** Opening Data for review block **

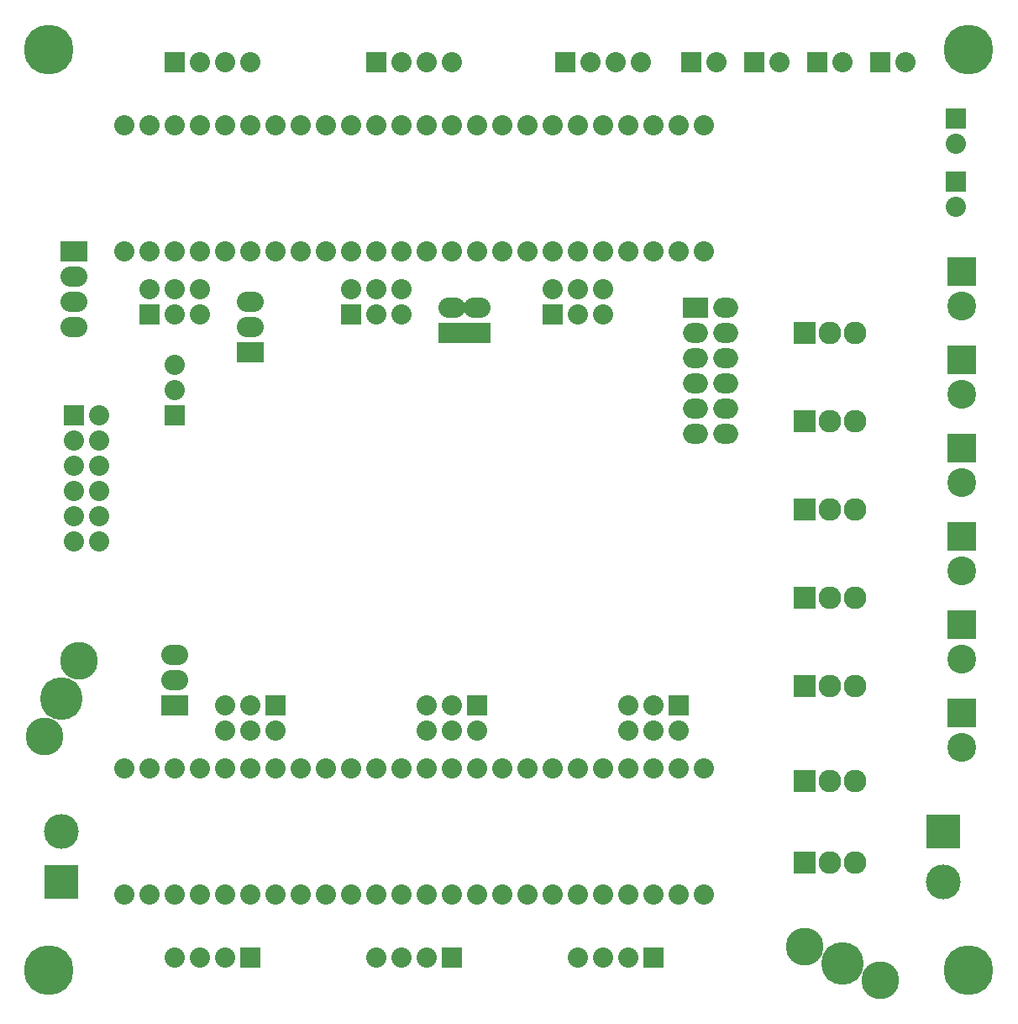
<source format=gbs>
G04 (created by PCBNEW (2013-07-07 BZR 4022)-stable) date 10/10/2013 20:13:21*
%MOIN*%
G04 Gerber Fmt 3.4, Leading zero omitted, Abs format*
%FSLAX34Y34*%
G01*
G70*
G90*
G04 APERTURE LIST*
%ADD10C,0.00590551*%
%ADD11C,0.09*%
%ADD12R,0.09X0.09*%
%ADD13C,0.08*%
%ADD14R,0.08X0.08*%
%ADD15C,0.1972*%
%ADD16R,0.1381X0.1381*%
%ADD17C,0.1381*%
%ADD18C,0.114488*%
%ADD19R,0.114488X0.114488*%
%ADD20C,0.15*%
%ADD21C,0.169*%
%ADD22R,0.1066X0.08*%
%ADD23O,0.1066X0.08*%
%ADD24R,0.0987X0.08*%
%ADD25O,0.0987X0.08*%
G04 APERTURE END LIST*
G54D10*
G54D11*
X32500Y9000D03*
X33500Y9000D03*
G54D12*
X31500Y9000D03*
G54D11*
X32500Y12750D03*
X33500Y12750D03*
G54D12*
X31500Y12750D03*
G54D11*
X32500Y16250D03*
X33500Y16250D03*
G54D12*
X31500Y16250D03*
G54D11*
X32500Y19750D03*
X33500Y19750D03*
G54D12*
X31500Y19750D03*
G54D13*
X4500Y30000D03*
X5500Y30000D03*
X6500Y30000D03*
X7500Y30000D03*
X8500Y30000D03*
X9500Y30000D03*
X10500Y30000D03*
X11500Y30000D03*
X11500Y35000D03*
X10500Y35000D03*
X9500Y35000D03*
X8500Y35000D03*
X7500Y35000D03*
X6500Y35000D03*
X5500Y35000D03*
X4500Y35000D03*
X12500Y30000D03*
X13500Y30000D03*
X14500Y30000D03*
X15500Y30000D03*
X16500Y30000D03*
X17500Y30000D03*
X18500Y30000D03*
X19500Y30000D03*
X19500Y35000D03*
X18500Y35000D03*
X17500Y35000D03*
X16500Y35000D03*
X15500Y35000D03*
X14500Y35000D03*
X13500Y35000D03*
X12500Y35000D03*
X11500Y9500D03*
X10500Y9500D03*
X9500Y9500D03*
X8500Y9500D03*
X7500Y9500D03*
X6500Y9500D03*
X5500Y9500D03*
X4500Y9500D03*
X4500Y4500D03*
X5500Y4500D03*
X6500Y4500D03*
X7500Y4500D03*
X8500Y4500D03*
X9500Y4500D03*
X10500Y4500D03*
X11500Y4500D03*
X20500Y30000D03*
X21500Y30000D03*
X22500Y30000D03*
X23500Y30000D03*
X24500Y30000D03*
X25500Y30000D03*
X26500Y30000D03*
X27500Y30000D03*
X27500Y35000D03*
X26500Y35000D03*
X25500Y35000D03*
X24500Y35000D03*
X23500Y35000D03*
X22500Y35000D03*
X21500Y35000D03*
X20500Y35000D03*
G54D14*
X21500Y27500D03*
G54D13*
X21500Y28500D03*
X22500Y27500D03*
X22500Y28500D03*
X23500Y27500D03*
X23500Y28500D03*
G54D14*
X10500Y12000D03*
G54D13*
X10500Y11000D03*
X9500Y12000D03*
X9500Y11000D03*
X8500Y12000D03*
X8500Y11000D03*
G54D14*
X13500Y27500D03*
G54D13*
X13500Y28500D03*
X14500Y27500D03*
X14500Y28500D03*
X15500Y27500D03*
X15500Y28500D03*
G54D14*
X5500Y27500D03*
G54D13*
X5500Y28500D03*
X6500Y27500D03*
X6500Y28500D03*
X7500Y27500D03*
X7500Y28500D03*
G54D14*
X22000Y37500D03*
G54D13*
X23000Y37500D03*
X24000Y37500D03*
X25000Y37500D03*
G54D14*
X6500Y37500D03*
G54D13*
X7500Y37500D03*
X8500Y37500D03*
X9500Y37500D03*
G54D14*
X14500Y37500D03*
G54D13*
X15500Y37500D03*
X16500Y37500D03*
X17500Y37500D03*
G54D14*
X9500Y2000D03*
G54D13*
X8500Y2000D03*
X7500Y2000D03*
X6500Y2000D03*
G54D15*
X1500Y38000D03*
X1500Y1500D03*
X38000Y1500D03*
X38000Y38000D03*
G54D16*
X2000Y5000D03*
G54D17*
X2000Y7000D03*
G54D16*
X37000Y7000D03*
G54D17*
X37000Y5000D03*
G54D14*
X27000Y37500D03*
G54D13*
X28000Y37500D03*
G54D14*
X34500Y37500D03*
G54D13*
X35500Y37500D03*
G54D14*
X32000Y37500D03*
G54D13*
X33000Y37500D03*
G54D14*
X29500Y37500D03*
G54D13*
X30500Y37500D03*
G54D11*
X32500Y5750D03*
X33500Y5750D03*
G54D12*
X31500Y5750D03*
G54D18*
X37724Y17311D03*
G54D19*
X37724Y18688D03*
G54D18*
X37724Y20811D03*
G54D19*
X37724Y22188D03*
G54D18*
X37724Y10311D03*
G54D19*
X37724Y11688D03*
G54D18*
X37724Y13811D03*
G54D19*
X37724Y15188D03*
G54D20*
X34500Y1070D03*
X31500Y2430D03*
G54D21*
X33000Y1750D03*
G54D20*
X1320Y10750D03*
X2680Y13750D03*
G54D21*
X2000Y12250D03*
G54D14*
X6500Y23500D03*
G54D13*
X6500Y24500D03*
X6500Y25500D03*
G54D11*
X32500Y26750D03*
X33500Y26750D03*
G54D12*
X31500Y26750D03*
G54D11*
X32500Y23250D03*
X33500Y23250D03*
G54D12*
X31500Y23250D03*
G54D18*
X37724Y27811D03*
G54D19*
X37724Y29188D03*
G54D18*
X37724Y24311D03*
G54D19*
X37724Y25688D03*
G54D13*
X19500Y9500D03*
X18500Y9500D03*
X17500Y9500D03*
X16500Y9500D03*
X15500Y9500D03*
X14500Y9500D03*
X13500Y9500D03*
X12500Y9500D03*
X12500Y4500D03*
X13500Y4500D03*
X14500Y4500D03*
X15500Y4500D03*
X16500Y4500D03*
X17500Y4500D03*
X18500Y4500D03*
X19500Y4500D03*
X27500Y9500D03*
X26500Y9500D03*
X25500Y9500D03*
X24500Y9500D03*
X23500Y9500D03*
X22500Y9500D03*
X21500Y9500D03*
X20500Y9500D03*
X20500Y4500D03*
X21500Y4500D03*
X22500Y4500D03*
X23500Y4500D03*
X24500Y4500D03*
X25500Y4500D03*
X26500Y4500D03*
X27500Y4500D03*
G54D14*
X26500Y12000D03*
G54D13*
X26500Y11000D03*
X25500Y12000D03*
X25500Y11000D03*
X24500Y12000D03*
X24500Y11000D03*
G54D14*
X18500Y12000D03*
G54D13*
X18500Y11000D03*
X17500Y12000D03*
X17500Y11000D03*
X16500Y12000D03*
X16500Y11000D03*
G54D14*
X25500Y2000D03*
G54D13*
X24500Y2000D03*
X23500Y2000D03*
X22500Y2000D03*
G54D14*
X17500Y2000D03*
G54D13*
X16500Y2000D03*
X15500Y2000D03*
X14500Y2000D03*
G54D14*
X37500Y32750D03*
G54D13*
X37500Y31750D03*
G54D14*
X37500Y35250D03*
G54D13*
X37500Y34250D03*
G54D14*
X2500Y23500D03*
G54D13*
X3500Y23500D03*
X2500Y22500D03*
X3500Y22500D03*
X2500Y21500D03*
X3500Y21500D03*
X2500Y20500D03*
X3500Y20500D03*
X2500Y19500D03*
X3500Y19500D03*
X2500Y18500D03*
X3500Y18500D03*
G54D22*
X2500Y30000D03*
G54D23*
X2500Y29000D03*
X2500Y28000D03*
X2500Y27000D03*
G54D24*
X27152Y27750D03*
G54D25*
X28348Y27750D03*
X27152Y26750D03*
X28348Y26750D03*
X27152Y25750D03*
X28348Y25750D03*
X27152Y24750D03*
X28348Y24750D03*
X27152Y23750D03*
X28348Y23750D03*
X27152Y22750D03*
X28348Y22750D03*
G54D22*
X9500Y26000D03*
G54D23*
X9500Y27000D03*
X9500Y28000D03*
G54D22*
X6500Y12000D03*
G54D23*
X6500Y13000D03*
X6500Y14000D03*
G54D22*
X18500Y26750D03*
G54D23*
X18500Y27750D03*
G54D22*
X17500Y26750D03*
G54D23*
X17500Y27750D03*
M02*

</source>
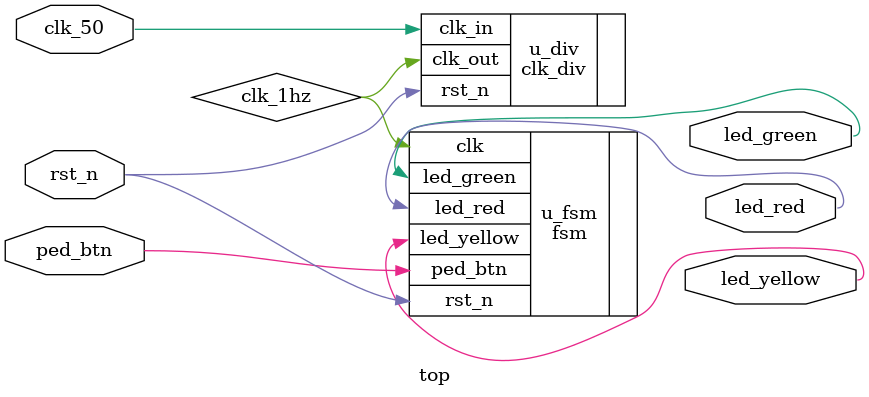
<source format=v>
module top (
    input  wire clk_50,      // 50 MHz clock
    input  wire rst_n,       // active-low reset (e.g., KEY0)
    input  wire ped_btn,     // pedestrian button (active-high)
    output wire led_red,     // map to LEDR[0]
    output wire led_yellow,  // map to LEDR[1]
    output wire led_green    // map to LEDR[2]
);

    // ~1 Hz slow clock for human-visible timing
    wire clk_1hz;

    clk_div #(.DIV_COUNT(25_000_000)) u_div (  // toggle every 0.5s -> 1 Hz
        .clk_in (clk_50),
        .rst_n  (rst_n),
        .clk_out(clk_1hz)
    );

    fsm u_fsm (
        .clk       (clk_1hz),
        .rst_n     (rst_n),
        .ped_btn   (ped_btn),
        .led_red   (led_red),
        .led_yellow(led_yellow),
        .led_green (led_green)
    );

endmodule

</source>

** Closing Data for review block **

### Try it
Copy each line above where the string "active" occurs.

### Response area
    input  wire rst_n,       // active-low reset (e.g., KEY0)
    input  wire ped_btn,     // pedestrian button (active-high)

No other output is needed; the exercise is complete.